A mulher assentiu e voltou os olhos para frente. Os de Nicolas pararam de vasculhar a sala e focaram-se em Fernando.
— Tem um padrão, o metrô inteiro foi montado para ser sustentado pelas pessoas com manchas. O próprio originador as usa para nos atacar, é dependente dos outros — disse ele, a voz saindo mais rápido que o normal. — Precisamos acabar com esse vínculo.
Fernando olhou para o painel que vira antes, onde se meteu aquele homem? Uma parte dos controles estava oculta pelo originador. Apontou na direção do vidro.
— Tem outra pessoa nessa sala, deve ser uma espécie de maquinista.
— Eu vou até lá. — Nicolas assentiu.
— Tu não vai ficar bem se for atingido por uma daquelas coisas…
— Não serei. Apoie Bárbara, vai ficar mais difícil para ela.
Fernando viu a corda se apertando forte no pescoço de Nicolas e sua esclera tornou-se vermelha de sangue. O originador inclinou-se para frente no trono e arrancou pessoas com as duas mãos, lançando-as em Bárbara na sequência. Tirou mais duas e jogou novamente, e mais uma vez. Estava mais rápido, mais focado, mais obcecado. Nicolas aproveitou o momento para ir correndo na direção do painel.
— Mais um pouco! Nicolas descobriu como derrubar ele! — gritou Fernando.
Bárbara assentiu, as asas nas costas da jaqueta pulsando em um vermelho intenso. Os ataques do originador continuaram focados nela, que não se movia um passo e deixava as rachaduras espalharem-se pelo seu corpo como nunca. Fernando admirou a força de vontade da companheira.
O monstro estava prestes a fazer mais um lançamento quando pareceu congelar, o frio que tomava Fernando desde que entraram sumiu. A pele de porcelana encheu-se de rachaduras e pedaços caíram pouco a pouco em uma chuva de cacos. O originador passou de um rei no seu trono a um déspota em decadência. Atrás de tudo isso, Fernando viu o homem franzino sendo enforcado por Nicolas. Mesmo suspenso no ar, esticava suas mãos na direção do painel e gritava.
— Não! Não! O metrô não pode parar, tem que continuar! Ele pediu para continuar! Devo continuar!
Ele se debatia, arranhava o próprio pescoço, tentava tirar a corda.
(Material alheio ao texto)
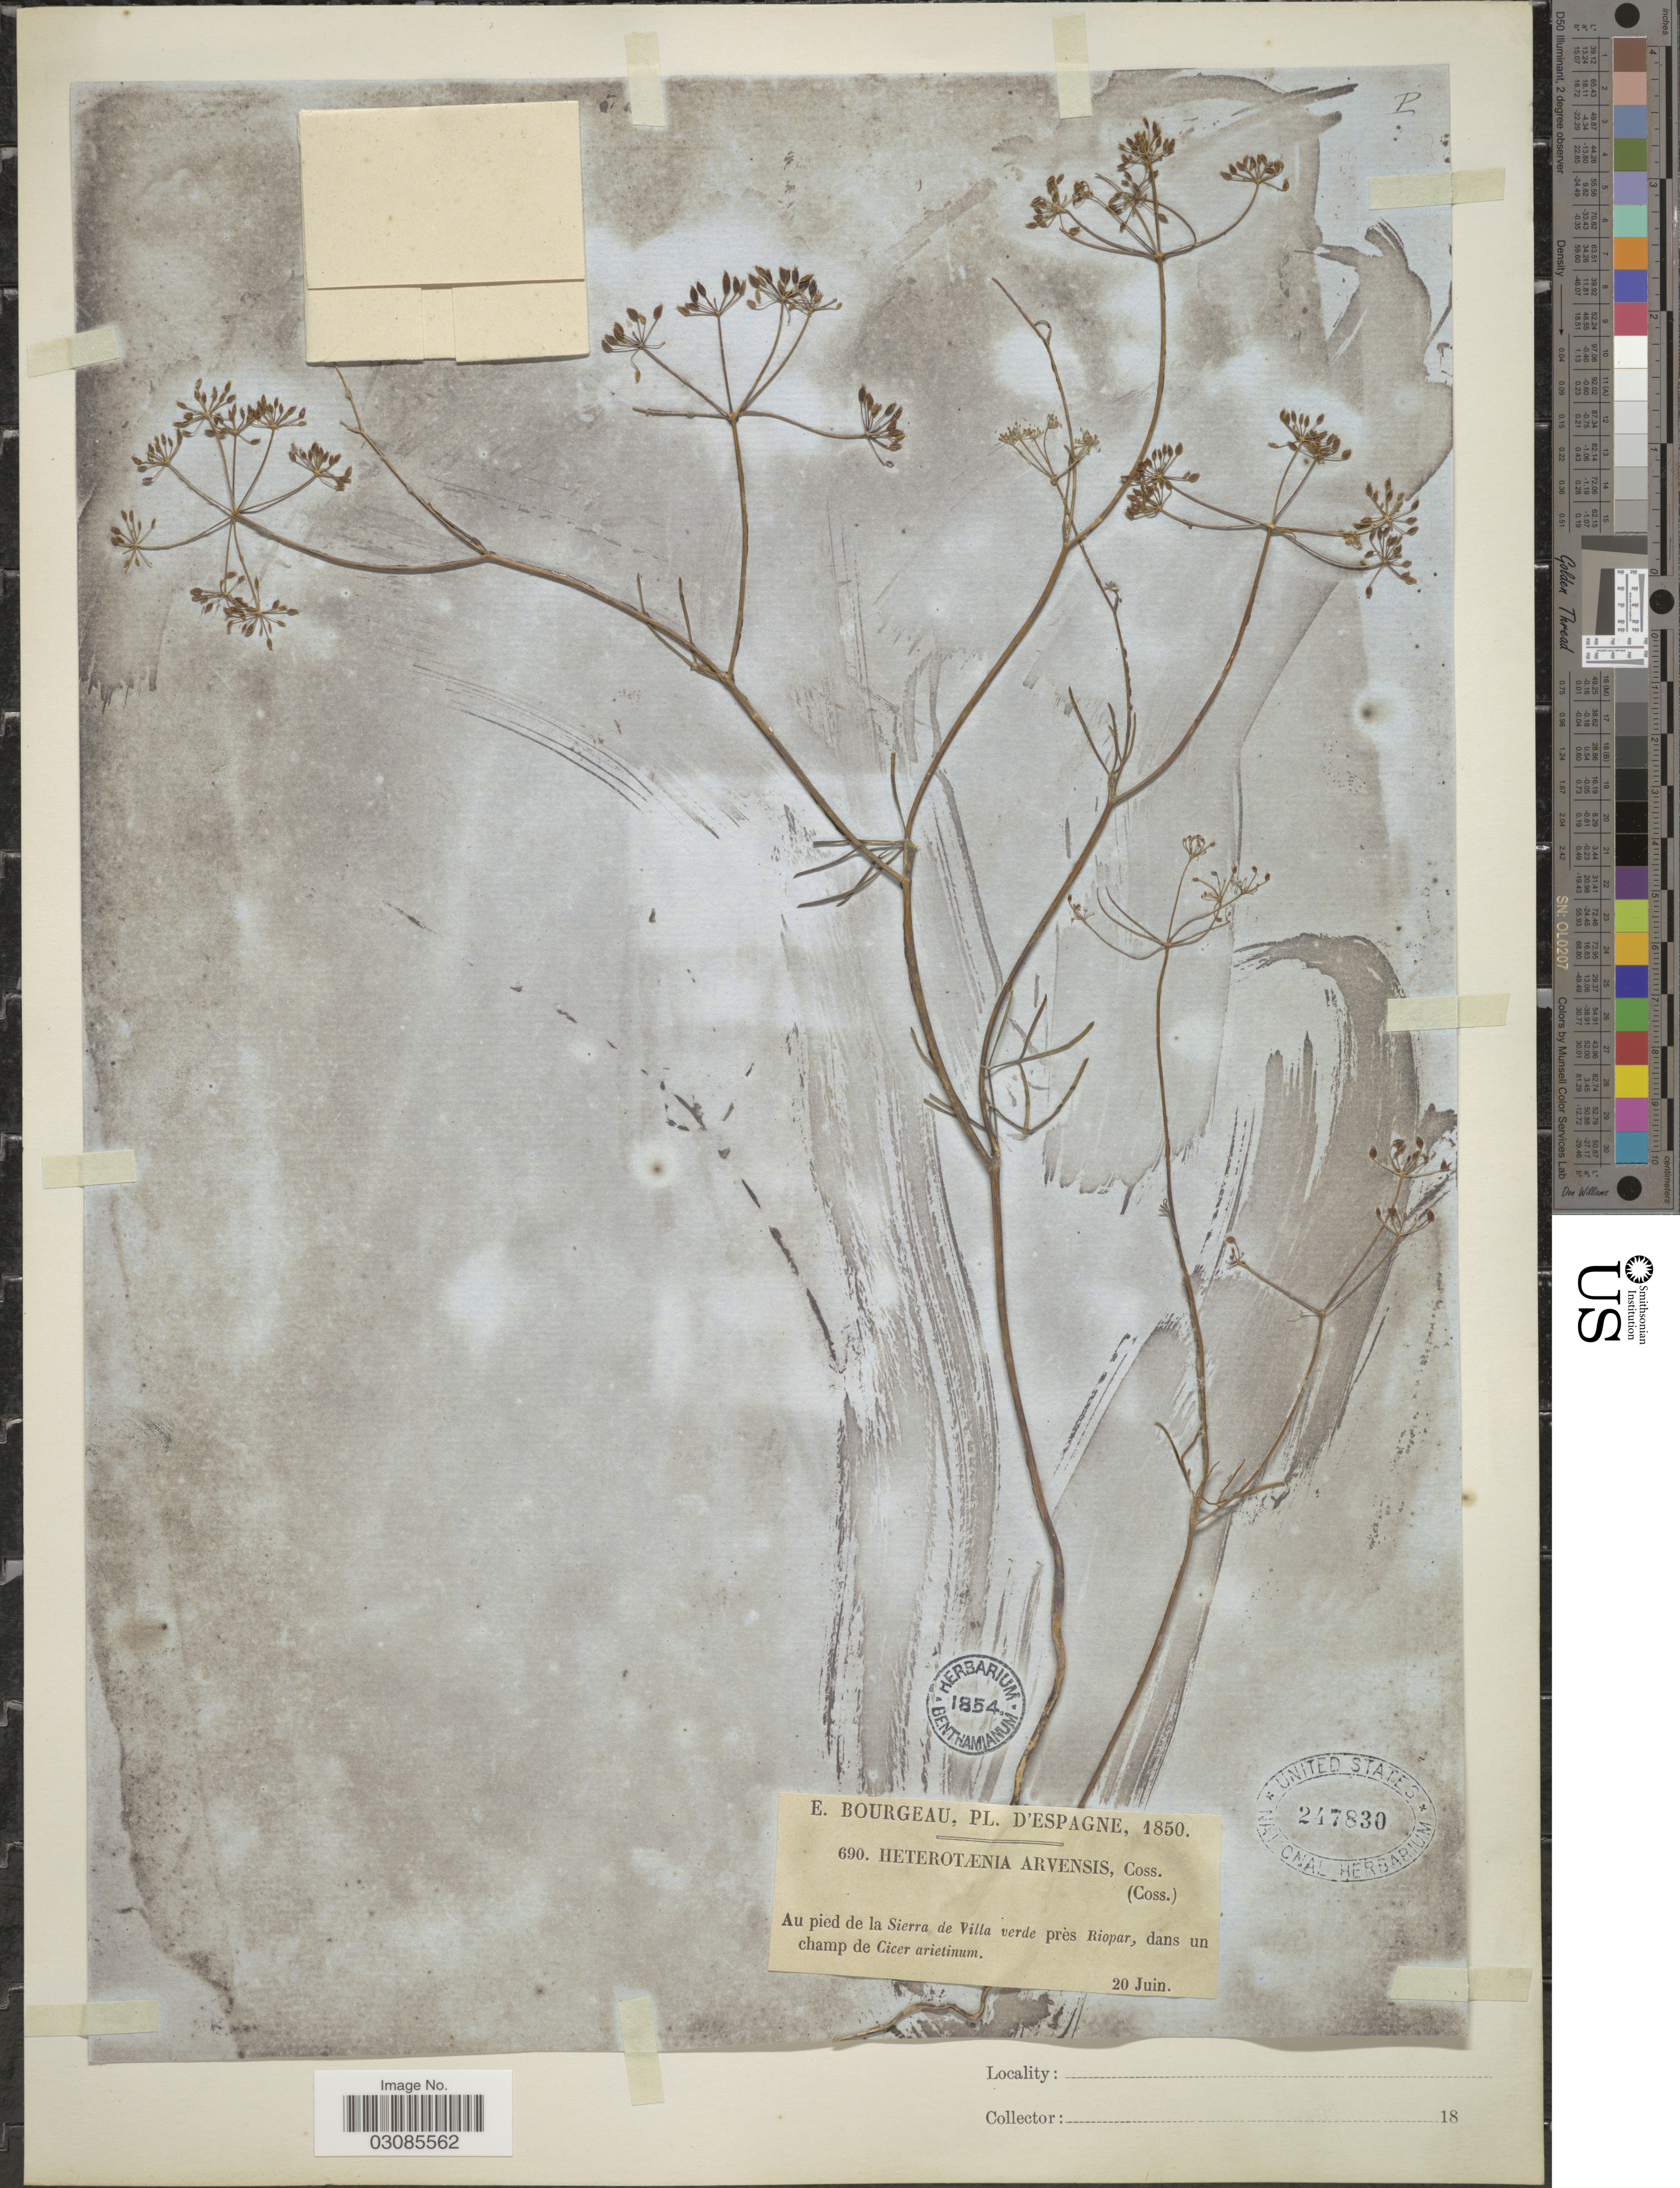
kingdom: Plantae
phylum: Tracheophyta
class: Magnoliopsida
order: Apiales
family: Apiaceae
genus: Conopodium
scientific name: Conopodium arvense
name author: (Coss.) Calest.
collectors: E. Bourgeau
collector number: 690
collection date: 1850-06-20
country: Spain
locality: Espagne. Au pied de la Sierra de Villa verde près Riopar.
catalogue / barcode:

Nada do que fazia tinha efeito algum. Quando o homem parou de se mexer, uma pressão incômoda deixou o peito de Fernando, e soube que poderia fugir do território. Nicolas olhou na direção do grupo e gritou:
— O farol! Pensem no farol.
A sala inteira rachou-se em seguida e os olhos do padeiro buscaram a companheira caída.
— Dominique! — gritou ele.
Não houve resposta dela, mas Nicolas tomou ação e correu até a idosa, tomando-a nos braços. Um tremor percorreu a sala, desequilibrando Bárbara e trazendo uma sensação ruim para Fernando. Obedeceu a Nicolas e pensou no farol.